● **ABOUT THIS TASK**: Print the entries exactly as they appear, and omit any images.

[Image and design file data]
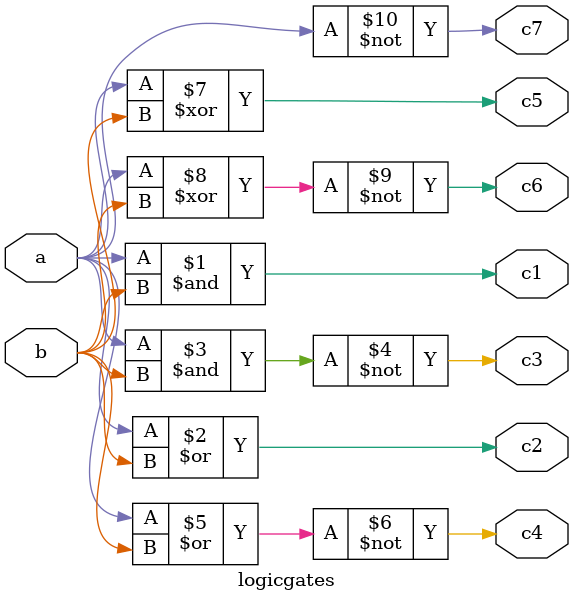
<source format=v>
module logicgates(a,b,c1,c2,c3,c4,c5,c6,c7);
input a,b;
output c1,c2,c3,c4,c5,c6,c7;
and g1(c1,a,b);
or g2(c2,a,b);
nand g3(c3,a,b);
nor g4(c4,a,b);
xor g5(c5,a,b);
xnor g6(c6,a,b);
not g7(c7,a);
endmodule

</source>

● **RESULT BELOW**:
<source format=v>
module logicgates(a,b,c1,c2,c3,c4,c5,c6,c7);
input a,b;
output c1,c2,c3,c4,c5,c6,c7;
and g1(c1,a,b);
or g2(c2,a,b);
nand g3(c3,a,b);
nor g4(c4,a,b);
xor g5(c5,a,b);
xnor g6(c6,a,b);
not g7(c7,a);
endmodule

</source>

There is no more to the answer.